I've just spent two hours (not unpleasant hours I must admit, thanks in no small part to Death in Vegas) fiddling with profile options on Live Journal, trying to get them just right, like the fuel / air mix on an airplane or the pH of a swimming pool, so that I have the most fecund environment into which I could cast the seeds of my imagination. Little tweaks here - do I want all comments uploaded to Twitter and likewise, all Twitter postings captured here? - little permissions denied there - NO FB links, thanks - and just when the time had come to finally stop procrastinating and get stuck in, virtual pen in hand and coffee with chocolate digestive at a convenient distance (not too close to the laptop, not so far away that I might need to stretch), all I could see was the vast empty space of the Internet. Sometimes you eat the abyss and sometimes...
All that directionless but febrile activity has burned out the synapses.
At least, that's a good excuse for now. I genuinely suspect that there was nothing in the bag to start with, no seeds there to cast; just husks that retained the impression of life within but which had been expended long ago. As usual, I've squandered a lot of mental energy on things with no value or purpose, whilst that which was important has withered on the vine or wandered gently away to find more suitable pasture. One might posit the rejoinder that at least I'm self-aware, but then if I learn nothing from the repetition of mistakes, surely I'm not that aware. And reading Fred Exley and Glen Duncan last week, I suspect that I'm not the only one condemned by stubbornly durable habit to endlessly re-drawing the mechanical patterns created by the machinery that springs up in the space around us - the waking patterns, the eating patterns, the working patterns, the lying-to-ones-self patterns. I'm not that good at breaking habits (here I might reference smoking and drinking to prove the point), and life is the most durable habit of all.

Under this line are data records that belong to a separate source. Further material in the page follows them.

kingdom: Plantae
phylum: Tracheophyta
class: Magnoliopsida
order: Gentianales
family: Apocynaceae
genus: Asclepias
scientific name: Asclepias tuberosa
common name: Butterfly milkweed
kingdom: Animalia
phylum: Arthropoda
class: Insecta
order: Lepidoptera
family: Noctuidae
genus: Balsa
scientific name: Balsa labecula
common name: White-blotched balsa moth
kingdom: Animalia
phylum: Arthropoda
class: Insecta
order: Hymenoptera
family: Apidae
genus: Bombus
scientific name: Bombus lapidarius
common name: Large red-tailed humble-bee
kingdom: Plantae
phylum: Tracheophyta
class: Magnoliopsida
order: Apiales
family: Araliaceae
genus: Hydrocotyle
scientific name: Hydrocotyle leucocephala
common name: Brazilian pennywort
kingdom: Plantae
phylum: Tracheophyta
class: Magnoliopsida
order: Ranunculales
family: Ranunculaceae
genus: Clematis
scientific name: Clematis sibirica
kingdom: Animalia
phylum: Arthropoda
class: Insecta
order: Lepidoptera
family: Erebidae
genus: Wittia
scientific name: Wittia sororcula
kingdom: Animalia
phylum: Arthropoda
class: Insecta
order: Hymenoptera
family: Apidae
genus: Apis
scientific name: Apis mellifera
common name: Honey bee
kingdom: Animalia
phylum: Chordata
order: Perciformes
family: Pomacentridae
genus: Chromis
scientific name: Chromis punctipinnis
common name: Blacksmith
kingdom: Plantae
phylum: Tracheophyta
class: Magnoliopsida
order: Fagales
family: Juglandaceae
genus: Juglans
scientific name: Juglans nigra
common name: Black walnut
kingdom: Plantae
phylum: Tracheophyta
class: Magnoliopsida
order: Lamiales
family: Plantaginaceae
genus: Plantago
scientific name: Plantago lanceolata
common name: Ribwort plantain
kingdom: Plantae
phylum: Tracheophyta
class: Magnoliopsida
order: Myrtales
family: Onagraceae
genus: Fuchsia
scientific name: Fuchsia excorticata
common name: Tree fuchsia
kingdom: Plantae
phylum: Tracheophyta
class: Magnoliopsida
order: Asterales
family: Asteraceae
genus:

As I sat in front of the screen, staring at the options available to me on Live Journal, my eye was caught by a maxim stolen shamelessly from the blog of a young writer that I'd carefully placed in lieu of actually having to write a biog for the site. To paraphrase - writing is hard, as instead of starting at the beginning and working to the end, as when one reads a story, one is plunged into the middle and must fight to get out! With no fight comes no story; no one makes it out alive to tell the tale. Zombie story-telling! A lovely local author once related to my wife the observation that writing was a full time job for her - up at five, feed the pets, take the kids to school, back at the desk and writing by eight and nose down until five. That's a lot of fight, a lot of graft, and my habit would be to blow out my cheeks and say, "Well, we'll have a look at that after a cup of tea, and maybe do some laundry..." I've poured my will to write into a very welcoming pit of online interactions (with machines no less) that daily eat up my time and effort.
That's why I love my typewriter.
I suspect now would be the opportune moment to wield Occam's Razor and cut back to the elegant and simple solution - start a new notebook, dust off the typewriter, and turn the fucking computer off.
All that directionless but febrile activity has burned out the synapses.
At least, that's a good excuse for now. I genuinely suspect that there was nothing in the bag to start with, no seeds there to cast; just husks that retained the impression of life within but which had been expended long ago. As usual, I've squandered a lot of mental energy on things with no value or purpose, whilst that which was important has withered on the vine or wandered gently away to find more suitable pasture. One might posit the rejoinder that at least I'm self-aware, but then if I learn nothing from the repetition of mistakes, surely I'm not that aware. And reading Fred Exley and Glen Duncan last week, I suspect that I'm not the only one condemned by stubbornly durable habit to endlessly re-drawing the mechanical patterns created by the machinery that springs up in the space around us - the waking patterns, the eating patterns, the working patterns, the lying-to-ones-self patterns. I'm not that good at breaking habits (here I might reference smoking and drinking to prove the point), and life is the most durable habit of all.
As I sat in front of the screen, staring at the options available to me on Live Journal, my eye was caught by a maxim stolen shamelessly from the blog of a young writer that I'd carefully placed in lieu of actually having to write a biog for the site. To paraphrase - writing is hard, as instead of starting at the beginning and working to the end, as when one reads a story, one is plunged into the middle and must fight to get out! With no fight comes no story; no one makes it out alive to tell the tale. Zombie story-telling! A lovely local author once related to my wife the observation that writing was a full time job for her - up at five, feed the pets, take the kids to school, back at the desk and writing by eight and nose down until five. That's a lot of fight, a lot of graft, and my habit would be to blow out my cheeks and say, "Well, we'll have a look at that after a cup of tea, and maybe do some laundry..." I've poured my will to write into a very welcoming pit of online interactions (with machines no less) that daily eat up my time and effort.
That's why I love my typewriter.
I suspect now would be the opportune moment to wield Occam's Razor and cut back to the elegant and simple solution - start a new notebook, dust off the typewriter, and turn the fucking computer off.